Hubby and I celebrated our second anniversary yesterday. He gave me a card with a list of “Things a wife just knows.” Number two on the list is, “Meat is his favorite meal.” Truth.
He also gave me pearl earrings. That has nothing to do with this blog post, but I thought you should know.
I’ve never been a huge fan of pork, but I do like to try to change things up and do something a little different now and then. I know hubby gets bored with chicken, and you can only do so many things with ground beef, so here we are. Anyway, this recipe (another from Gina at skinnytaste.com) looked yummy.
The recipe called for bone-in pork chops, but I didn’t realize that until I got home from purchasing my boneless pork chops, so I just went with it. I started by seasoning with salt and pepper.
Melt some butter…
And put those chops in the butter to sizzle and brown up.
I knew the timing would be off since I was using boneless, but timing meat makes me nervous, so after I flipped them, I used a thermometer to try to approximate doneness. Not sure it worked real well.
Anyway, when the chops are done, toss in a whole bunch of chopped shallots. These are the homegrown ones from my Aunt.

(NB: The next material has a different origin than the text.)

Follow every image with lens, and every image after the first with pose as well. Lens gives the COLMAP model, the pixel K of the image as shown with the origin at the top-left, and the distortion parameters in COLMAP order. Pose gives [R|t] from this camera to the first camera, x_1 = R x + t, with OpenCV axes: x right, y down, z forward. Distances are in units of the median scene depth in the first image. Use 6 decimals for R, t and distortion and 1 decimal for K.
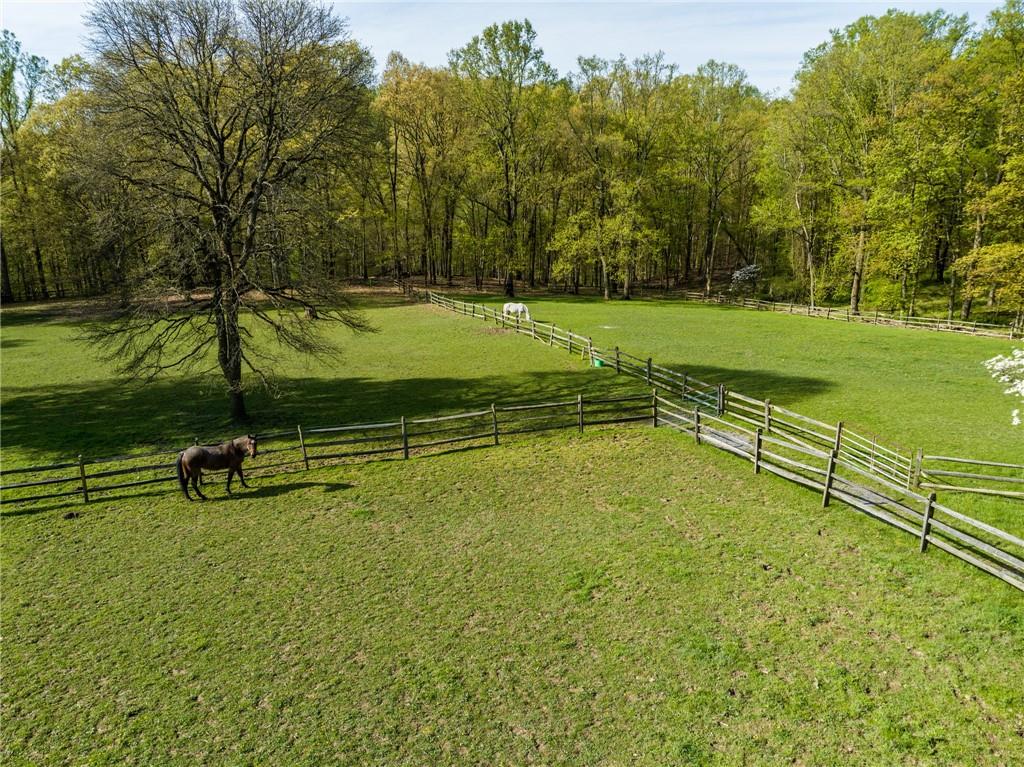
lens RADIAL K [[726.1, 0, 506.3], [0, 726.1, 386.3], [0, 0, 1]] dist [-0.034804, 0.003615]
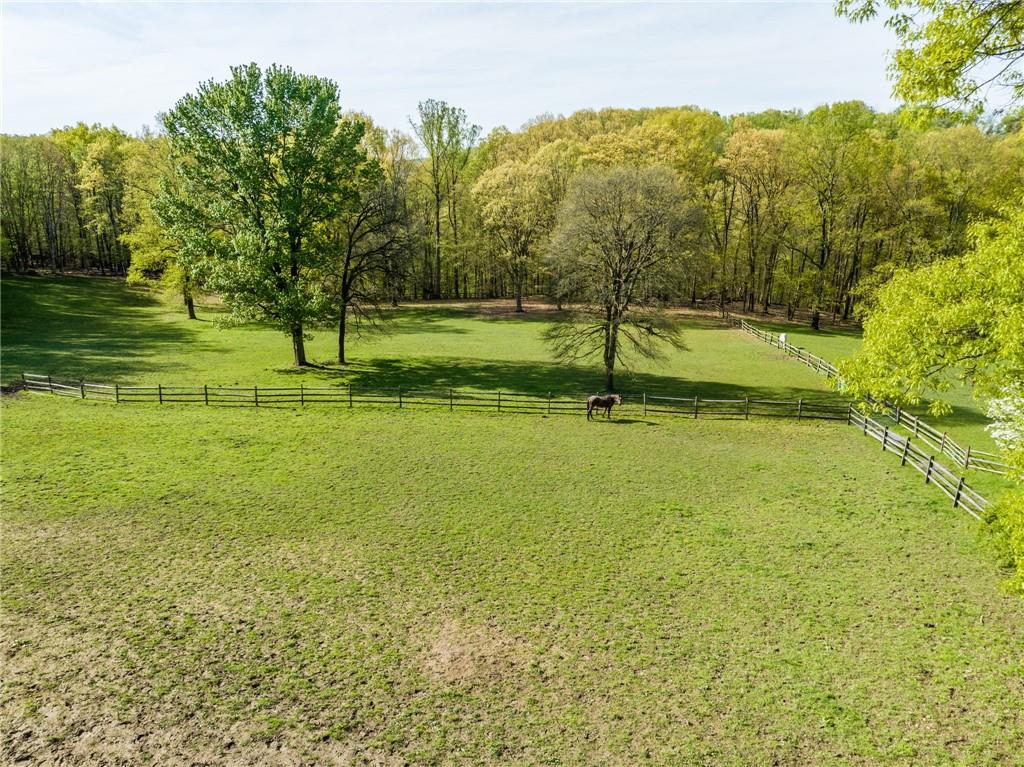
lens RADIAL K [[726.1, 0, 506.3], [0, 726.1, 386.3], [0, 0, 1]] dist [-0.034804, 0.003615]
pose [[0.900106, 0.125807, -0.417112, 0.070506], [-0.130305, 0.991314, 0.017802, 0.015897], [0.415729, 0.038328, 0.908681, -0.336995]]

After a couple minutes, add some chicken broth. This will help get all that pork flavor off of the pan and into the sauce!

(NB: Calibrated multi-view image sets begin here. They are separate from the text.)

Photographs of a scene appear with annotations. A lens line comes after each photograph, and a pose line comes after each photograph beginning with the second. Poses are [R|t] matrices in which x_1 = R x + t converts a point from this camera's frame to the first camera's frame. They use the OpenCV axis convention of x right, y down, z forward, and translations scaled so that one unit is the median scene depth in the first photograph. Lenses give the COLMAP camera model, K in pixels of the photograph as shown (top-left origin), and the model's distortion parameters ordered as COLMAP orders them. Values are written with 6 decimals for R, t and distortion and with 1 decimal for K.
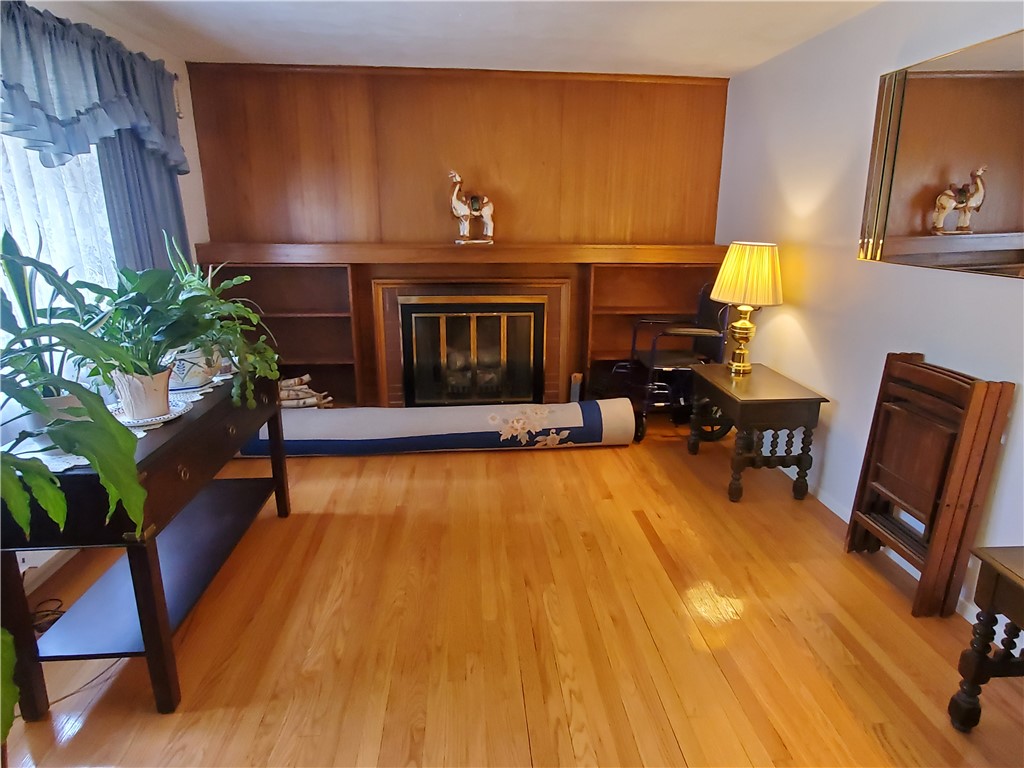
lens RADIAL K [[604.3, 0, 531.9], [0, 604.3, 381.7], [0, 0, 1]] dist [-0.002186, -0.003913]
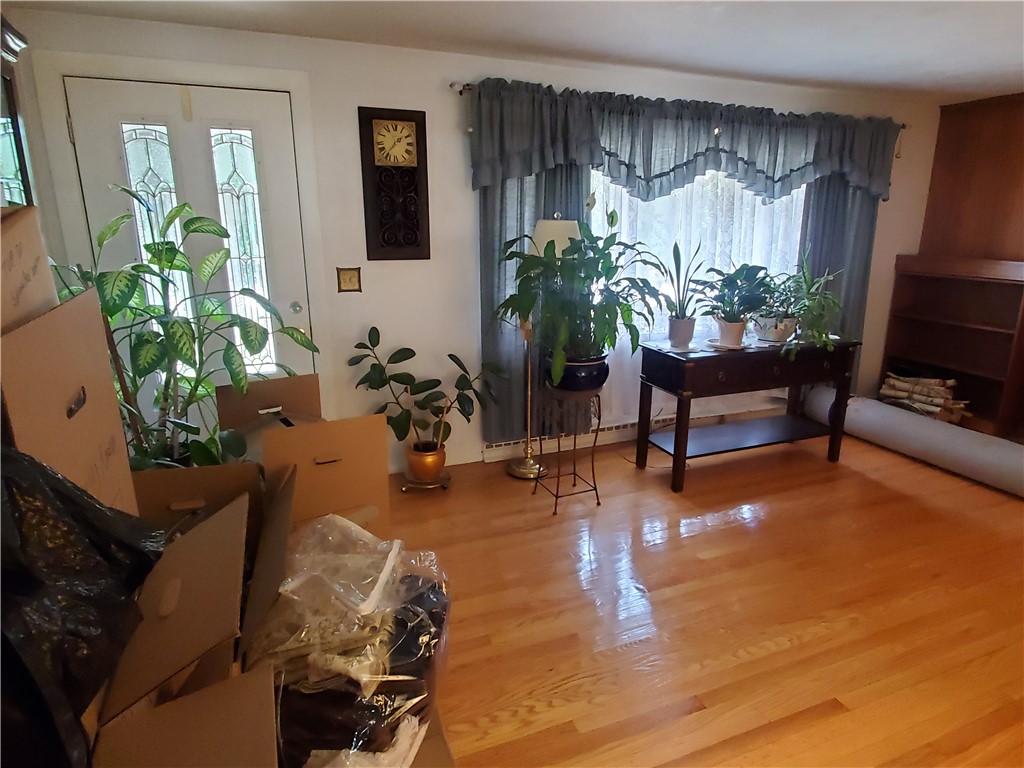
lens RADIAL K [[591.4, 0, 521.7], [0, 591.4, 391.7], [0, 0, 1]] dist [0.001411, -0.009694]
pose [[0.270219, 0.256851, -0.927906, 0.403549], [-0.253669, 0.948700, 0.188735, 0.004810], [0.928781, 0.184381, 0.321512, -0.053831]]
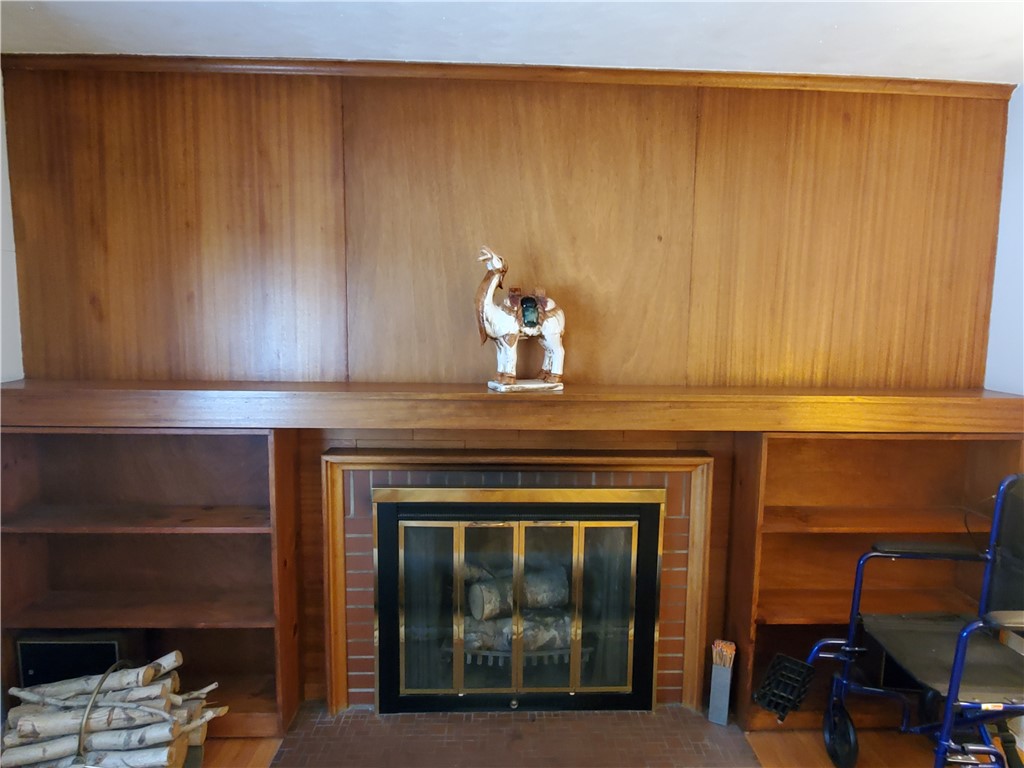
lens RADIAL K [[591.4, 0, 521.7], [0, 591.4, 391.7], [0, 0, 1]] dist [0.001411, -0.009694]
pose [[0.997265, 0.011529, -0.073000, -0.062477], [-0.023205, 0.986653, -0.161176, -0.147657], [0.070167, 0.162429, 0.984222, 0.518322]]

Then I added some Dijon mustard and dried parsley (because I forgot to pick up fresh).
Mmm, starting to smell yummy!
Finally, I added sliced mushrooms and some salt and pepper.
Just let it cook for a few minutes, until the mushrooms are done. And that’s it! To serve, put a pork chop on a plate and top with some of the mushroom sauce.
I served myself the chop that had the thermometer in it, and I think that was the driest one because all the juices leaked out. My impressions that night were that the pork was okay and the mushroom sauce was delicious.
But I had a leftover chop the next day, and I realized that that one was much better, even though it was nuked! So I guess I did all right. Seriously, though, my favorite part was the mushroom and shallot sauce. Even if you leave out the mushrooms, I still think it’s worth making. The tang from the Dijon mixed with the shallots and chicken broth? Oh yes. Yummy.